Can you imagine static everlasting music? Sounds oxymoronic. Imagine a single musical note sounded forever without change. Not only does this seem boring, it was almost impossible to generate before the advent of electronic music. The sound of a plucked string fades. The breath of a horn-blower expires. The clapped cymbal, loud on impact, disappears into the wind. But the dying sound of a musical note is what gives rise to the experience of music. One dying tone gives way to another tone, which in turn dies as yet another is given birth. And this tickles our ears with delight!

If the first tone did not die and new tones were simply added to it, you may briefly have harmony, but eventually added dissonant sounds will lead to cacophony. Distinct tones are lost; all becomes noise. There may be troves of hidden information in the overlapping waves, interfering with each other constructively and destructively, but the human listener cannot discern any underlying patterns. It’s the sound of a high entropy state, seemingly more dead than alive.

Perhaps there is an analogy between music and life where transience plays a key role. Just as music is alive when one tone gives way to another, so chemistry becomes alive as molecules transform from one to another, their concentrations constantly changing over time in a dynamic dance. A turns into B, which turns into C, then D, then E, then F, then G, and then A*, an excited form of the original A, its chemical bonds vibrating at double the frequency of the original.

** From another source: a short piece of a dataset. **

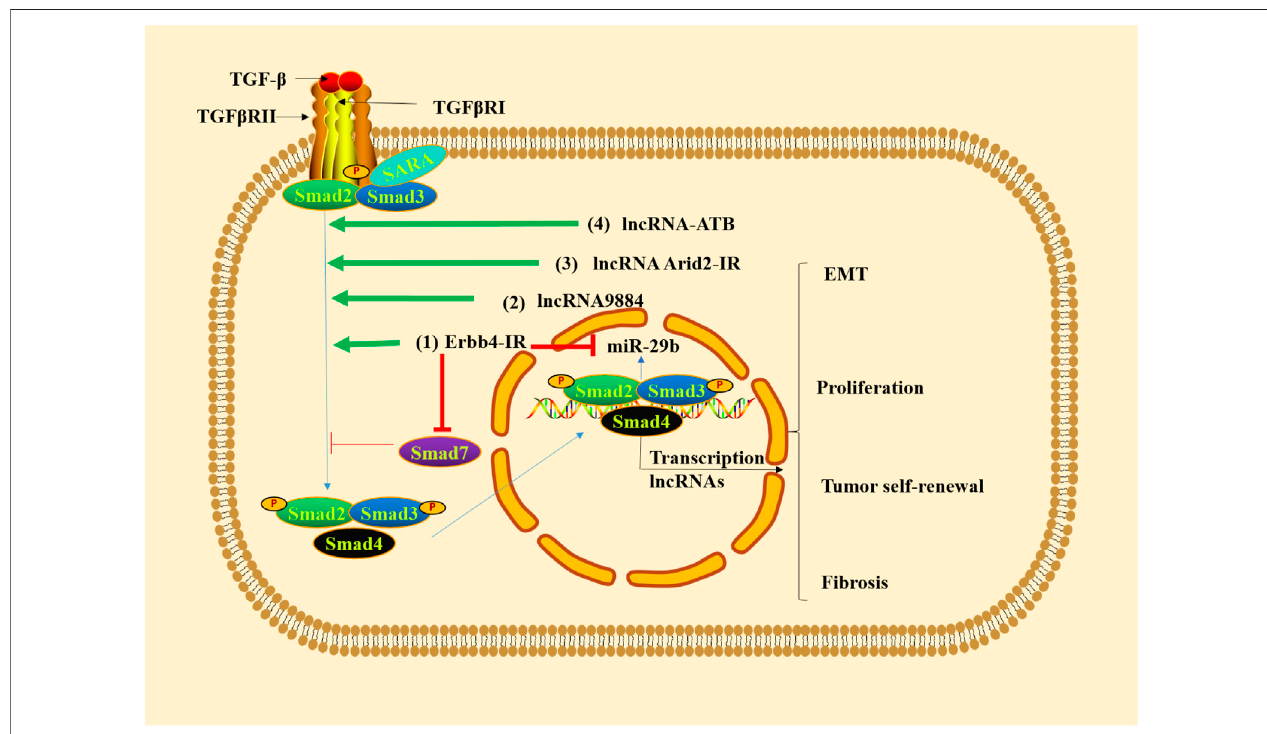
FIGURE 2 | TGF- β 1/Smad3 signaling regulates lncRNAs in renal fi brosis. (1) Erbb4-IR promotes renal fi brosis by suppressing miR-29b and downregulating Smad7. (2) lncRNA9884 is signi fi cantly upregulated in renal fi brosis. (3) The increased lncRNA Arid2-IR leads to ECM production in renal fi brosis. (4) lncRNA-ATB activates TGF- β /Smad2/3 pathway, thus promoting in fl ammation, cell apoptosis and senescence.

You might call it a scale or a cycle. The scale establishes a musical key while the cycle establishes a key metabolic process.

What makes music pleasurable? Anticipation, Expectation, Surprise, Resolution. The masterful composer cycles through themes – and for the greatest pieces of music, we do not get bored listening to them again and again and again. The dynamics that make the music so alive are rooted in larger underlying structures, cycles within larger cycles. The maestro teases us by building anticipation. An expectation is delightfully thwarted to reveal a surprise. And the resolution, when it comes later than expected, is savored.

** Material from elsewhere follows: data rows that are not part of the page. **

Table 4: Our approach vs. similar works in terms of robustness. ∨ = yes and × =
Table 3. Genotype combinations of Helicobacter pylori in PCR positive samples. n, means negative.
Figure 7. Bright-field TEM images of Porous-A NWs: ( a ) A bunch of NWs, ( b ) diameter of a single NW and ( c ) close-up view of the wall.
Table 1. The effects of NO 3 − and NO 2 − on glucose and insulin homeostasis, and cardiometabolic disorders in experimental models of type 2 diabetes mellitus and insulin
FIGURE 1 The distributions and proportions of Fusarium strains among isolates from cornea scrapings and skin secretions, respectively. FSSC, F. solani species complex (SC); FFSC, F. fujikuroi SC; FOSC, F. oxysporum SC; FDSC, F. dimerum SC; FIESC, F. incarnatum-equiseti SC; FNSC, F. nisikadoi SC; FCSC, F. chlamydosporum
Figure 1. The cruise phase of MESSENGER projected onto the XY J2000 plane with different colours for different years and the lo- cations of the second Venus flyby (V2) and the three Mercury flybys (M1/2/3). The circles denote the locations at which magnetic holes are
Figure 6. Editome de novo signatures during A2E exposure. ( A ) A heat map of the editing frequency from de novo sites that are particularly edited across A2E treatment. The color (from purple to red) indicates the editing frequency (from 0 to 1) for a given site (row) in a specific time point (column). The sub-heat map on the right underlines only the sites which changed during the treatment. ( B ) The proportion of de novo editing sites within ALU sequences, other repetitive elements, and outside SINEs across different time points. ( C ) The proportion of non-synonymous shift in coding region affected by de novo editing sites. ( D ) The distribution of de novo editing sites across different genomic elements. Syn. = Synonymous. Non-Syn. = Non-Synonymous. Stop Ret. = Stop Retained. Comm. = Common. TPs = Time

How much time passed before seemingly simple molecules, handfuls of atoms connected by chemical bonds, turned into specifically themed repeating structures? I don’t know. But these delightful polymers, when located within an energy flow, build up and break down. Repeating units are taken apart and put back together. The prelude to this grand opus starts in simplicity – how can it not? We don’t know where it is headed. The maestro may have many hidden surprises. But as the chemical music proceeds, we begin to see the themes and the repeating structures, but before the first cell, it would have been difficult to predict how chemistry would give rise to biology – endless forms most beautiful, yet with the same underlying chemistry.

All living things die. Those that do not die, we do not call alive. But it is death that gives way to life. Without the transience of life, there would be no living. Dynamism is the feature of life. Dynamism is the feature of music. Music must be performed and listened to. It must be experienced bodily – not just through tiny hair-like structures in the inner ear, but through the cavities and substances of our entire human body. Waves of different frequencies resonate through different structures. You can read a musical score, see the squiggle of notes on a static page, and analyze its themes in great detail. But to truly delight in the music, you must bodily experience it. The notes don’t truly come alive until you experience them as transient tones passing through time.

In my lifetime, I’ve drawn many chemical structures on paper. I connect them to each other in complicated schemes. My mind’s eye imagines how these molecules, too small for me to bodily see, transform from one to another in an elaborate dance. One day, the community of scientists may draw out a grand scheme and call it “the chemical origins of life”. It might seem like a huge intellectual achievement, but it may be akin to writing out the score of a grand musical opus, one that has been played again and again, but it’s taken us so long to develop the notation. Drawn chemical representations are like musical notes. Are physical molecules like the tones of music?